Garoppolo appears to have been an attentive and exquisite watcher and listener. He did so many impressive things it's hard to know where to start. But let's begin with something that might seem insignificant but isn't _ "feeling" pressure and avoiding it.

That skill is such a huge deal for an NFL quarterback, and we have such an intriguing frame of reference in the last true long-term quarterback the 49ers had in Colin Kaepernick.

Kaepernick was fast, and early on in his career, he electrified us with that blazing speed of his. But as teams figured him out and learned to how keep him contained in the pocket, he got sacked repeatedly or rushed his throws to avoid getting pummeled.

Why? Because for all his foot speed, Kap couldn't adjust to a rush and extend plays from the pocket. Garoppolo? Goodness, it was like watching Joe Montana out of the drop-back. One of undervalued things about Montana is he could shed a menacing rusher with a simple little sidestep or step up, and most of the great ones can execute those moves, even if they aren't running quarterbacks. Brady can do it. Drew Brees can do it. Peyton Manning did it.

Jimmy Garoppolo can do it. He probably shook off three or four sacks against the Bears with just one tiny hip swivel. On a couple of them, he subsequently completed first-down passes. So often, those kinds of plays make a difference in a game.

Perhaps more than anything, though, Garoppolo exhibited an uncanny overall polish for a guy who's spent so much time on the bench waiting for his turn. It was more than just his confidence. It was his assuredness, and there's a big difference.

Kaepernick was confident, at least until he got bludgeoned so many times in the backfield he wasn't. Rookie C.J. Beathard, who admirably kept the starting spot warm, was and is confident. But you need more as a quarterback to win in the NFL consistently.

Assuredness in a quarterback is the confidence to get it done plus knowing how. It's part mechanics. It's part understanding the speed of the game. It's part game-plan preparation and savvy. It's part being able to read the field before a play. It's part being able go through progressions once the play begins and making the best throw. It's part just being smart and part being bold enough to know when to take chances. Finally, it's part being able to inspire and lead your unit and make it function like a machine.

The 49ers haven't functioned like they did Sunday on offense in quite some time.
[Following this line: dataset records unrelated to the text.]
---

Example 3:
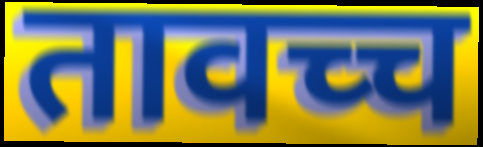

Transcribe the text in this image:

तावच्च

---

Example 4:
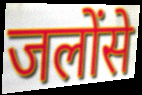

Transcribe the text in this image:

जलोंसे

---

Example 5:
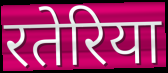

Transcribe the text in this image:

रतेरियाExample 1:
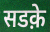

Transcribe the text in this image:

सडक़े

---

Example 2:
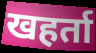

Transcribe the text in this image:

खहर्ता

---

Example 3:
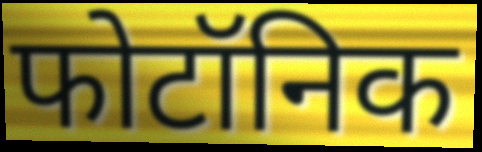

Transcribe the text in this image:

फोटॉनिक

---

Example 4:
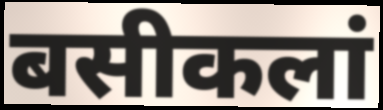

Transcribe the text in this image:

बसीकलां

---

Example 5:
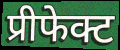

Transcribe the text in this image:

प्रीफेक्टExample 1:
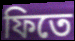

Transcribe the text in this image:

ফিতে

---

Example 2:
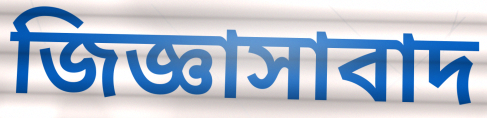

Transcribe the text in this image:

জিজ্ঞাসাবাদ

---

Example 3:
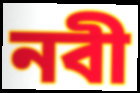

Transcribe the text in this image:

নবী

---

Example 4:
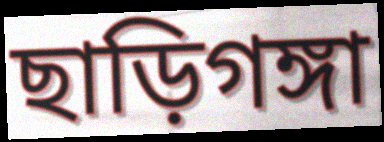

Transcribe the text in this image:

ছাড়িগঙ্গা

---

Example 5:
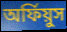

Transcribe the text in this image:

অর্ফিয়ুসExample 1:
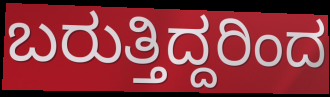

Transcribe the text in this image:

ಬರುತ್ತಿದ್ದರಿಂದ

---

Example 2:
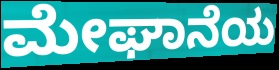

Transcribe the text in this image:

ಮೇಘಾನೆಯ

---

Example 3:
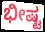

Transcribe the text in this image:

ಭೀಷ್ಟ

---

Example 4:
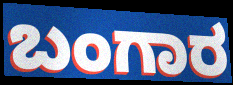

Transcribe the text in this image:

ಬಂಗಾರ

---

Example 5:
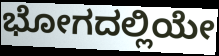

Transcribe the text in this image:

ಭೋಗದಲ್ಲಿಯೇ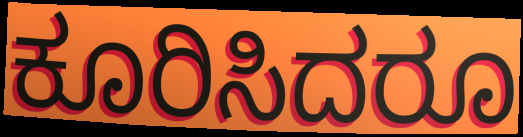
ಕೂರಿಸಿದರೂ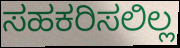
ಸಹಕರಿಸಲಿಲ್ಲ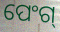
ପେଂଗ୍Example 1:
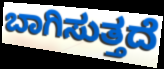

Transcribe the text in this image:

ಬಾಗಿಸುತ್ತದೆ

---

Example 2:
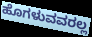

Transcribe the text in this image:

ಹೊಗಳುವವರಲ್ಲ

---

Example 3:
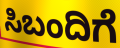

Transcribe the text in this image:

ಸಿಬಂದಿಗೆ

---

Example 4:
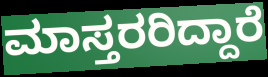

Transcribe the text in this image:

ಮಾಸ್ತರರಿದ್ದಾರೆ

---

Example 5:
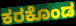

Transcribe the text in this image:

ಕರಕೊಂಡ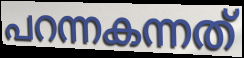
പറന്നകന്നത്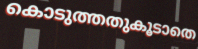
കൊടുത്തതുകൂടാതെ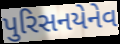
પુરિસનયેનેવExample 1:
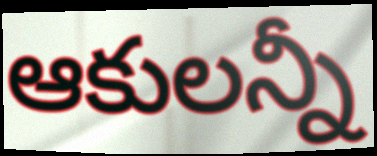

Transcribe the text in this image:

ఆకులన్నీ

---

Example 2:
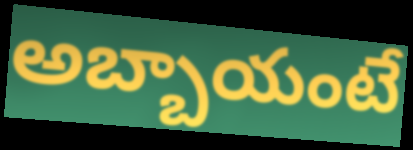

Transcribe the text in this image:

అబ్బాయంటే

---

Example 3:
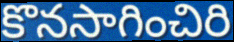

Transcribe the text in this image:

కొనసాగించిరి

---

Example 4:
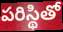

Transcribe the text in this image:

పరిస్థితో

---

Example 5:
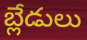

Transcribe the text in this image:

బ్లేడులుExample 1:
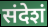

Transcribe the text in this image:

संदेशं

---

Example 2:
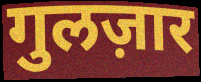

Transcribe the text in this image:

गुलज़ार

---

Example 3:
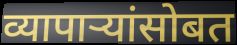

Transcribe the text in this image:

व्यापाऱ्यांसोबत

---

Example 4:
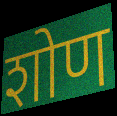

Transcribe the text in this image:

शोण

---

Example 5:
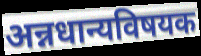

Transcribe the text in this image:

अन्नधान्यविषयकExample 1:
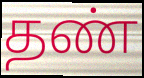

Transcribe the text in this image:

True, they didn't score any touchdowns, but they moved the chains with uncommon proficiency for them. They made 23 first downs. They made 10 of those first downs with third down conversions (10 of 18). They held the ball for an ungodly 38 minutes and 47 seconds, or more than 17 minutes than Chicago did.

Receivers Goodwin and Trent Taylor had career days. Goodwin caught eight passes for 99 yards, Taylor six for 92. That's because Garoppolo hit them right in stride with balls that were easy to catch. Taylor, just 5-foot-8, suddenly looked like so many of those pesky Patriots wideouts over the years like Wes Welker, Julian Edelman and Danny Amendola. Goodwin looked like a bona fide all-purpose receiver as opposed to the track-star deep threat you try hit downfield once or twice a game.

Garoppolo finished the game with a fair to so-so official quarterback rating of 82.4, but that number is a flat lie. For one thing, his only interception was actually a completion that was ripped out of the hands of receiver Louis Murphy.

If you're a 49ers fan, you should be giving Garoppolo a 100 percent rating, because he was everything you dreamed he could possibly be. Nowhere to go but up now.